Monday, February 21, 2005

Ruffling Big Bird's Feathers

The New York Times
February 21, 2005

Ruffling Big Bird's Feathers

Since its beginnings more than three decades ago, public television has served its audience best as an independent, creative medium, and its goal has been to avoid political and commercial taint. Now, the Public Broadcasting Service, that loose network of 349 public stations, is under assault politically and economically. The need for money to pay for expensive shows has driven it to sell commercial time, and as a result, each year offers less relief from the noisy commercialism on other channels.

Even more troubling, the conservatives in Congress and the White House have apparently decided that independence is O.K. only as long as the programming doesn't stray from their political ideology. Since the federal government provides 15 to 20 percent of the budget for public broadcasting, Washington's heavy hand - which comes crashing down with petty and even ludicrous complaints - threatens to choke the creativity out of PBS.

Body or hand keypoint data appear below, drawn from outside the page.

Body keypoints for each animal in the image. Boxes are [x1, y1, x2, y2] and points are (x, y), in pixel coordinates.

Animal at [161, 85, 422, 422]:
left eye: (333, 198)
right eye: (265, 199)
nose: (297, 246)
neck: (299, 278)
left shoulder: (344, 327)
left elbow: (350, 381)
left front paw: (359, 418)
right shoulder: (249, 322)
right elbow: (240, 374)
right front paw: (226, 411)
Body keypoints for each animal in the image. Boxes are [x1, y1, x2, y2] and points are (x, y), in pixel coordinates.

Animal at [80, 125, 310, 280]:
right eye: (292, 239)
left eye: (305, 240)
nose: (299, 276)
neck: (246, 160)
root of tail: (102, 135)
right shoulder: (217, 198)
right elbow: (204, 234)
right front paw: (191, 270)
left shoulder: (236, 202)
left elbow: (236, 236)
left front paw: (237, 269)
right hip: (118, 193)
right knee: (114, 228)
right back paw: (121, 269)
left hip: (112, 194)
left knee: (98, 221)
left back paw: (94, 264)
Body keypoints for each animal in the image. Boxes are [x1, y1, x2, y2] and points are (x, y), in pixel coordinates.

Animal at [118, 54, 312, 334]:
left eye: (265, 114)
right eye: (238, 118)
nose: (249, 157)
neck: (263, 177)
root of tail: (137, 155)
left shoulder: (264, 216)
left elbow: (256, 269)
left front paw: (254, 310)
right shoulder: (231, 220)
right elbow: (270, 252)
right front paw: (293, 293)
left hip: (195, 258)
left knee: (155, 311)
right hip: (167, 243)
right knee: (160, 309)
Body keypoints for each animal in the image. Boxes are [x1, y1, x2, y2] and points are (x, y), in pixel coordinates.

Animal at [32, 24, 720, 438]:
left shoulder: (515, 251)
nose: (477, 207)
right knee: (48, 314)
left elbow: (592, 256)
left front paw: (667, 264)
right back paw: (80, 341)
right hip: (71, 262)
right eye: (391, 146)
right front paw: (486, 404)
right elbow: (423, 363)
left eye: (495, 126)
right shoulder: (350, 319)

Let's be direct: PBS is hardly the Mount Olympus it once was. With the cable explosion, public television is no longer the only source of what was once labeled "educational television," nor of more serious-minded documentaries, cultural and current-events programming. And as ultraconservatives and bottom liners circle, PBS appears to be too accommodating in response. When conservatives attacked the respected Bill Moyers, labeling him a dangerous liberal, PBS offered Tucker Carlson and Paul Gigot. Whatever slight liberal flavor might be dug out of the Moyers broadcasts, those are openly ideological conservative editorialists. Will they do investigations like Mr. Moyers? Will they dig beneath the large, loud surface of TV punditry? If not, how, please, is PBS different from MSNBC?

When conservatives sputtered about the program in which Buster, a cartoon bunny rabbit, met a gay couple in his travels across America, PBS dropped the segment. For those concerned that a documentary had United States soldiers using foul words, PBS offered its affiliates a sanitized version that several critics labeled the "War is heck" show. And bowing to the popularity of HBO, PBS is planning to offer some of the paid-channel's programs, expletives deleted of course.

With all these difficulties, PBS and its very independent affiliates still offer some of the best shows around. "The NewsHour With Jim Lehrer" is intelligent, civilized discourse on the day's issues. "Nova," "Frontline" and "Masterpiece Theater" still deserve their stars, and "Sesame Street" remains the network's apple pie.

The challenge is to keep public television not merely alive but vibrant. If this Congress and president make their political mark on PBS, what's to stop the next president from doing the same? Politicians should not be allowed to trim public broadcasting to their liking.

The best long-term proposal would be to use funds from the eventual sale of the broadcast spectrum to establish a trust fund for the system. Some critics have argued that a trust fund offers too much independence from political overseers. But the far-sighted in every political camp should recognize that a little more financial independence is precisely what public broadcasting needs.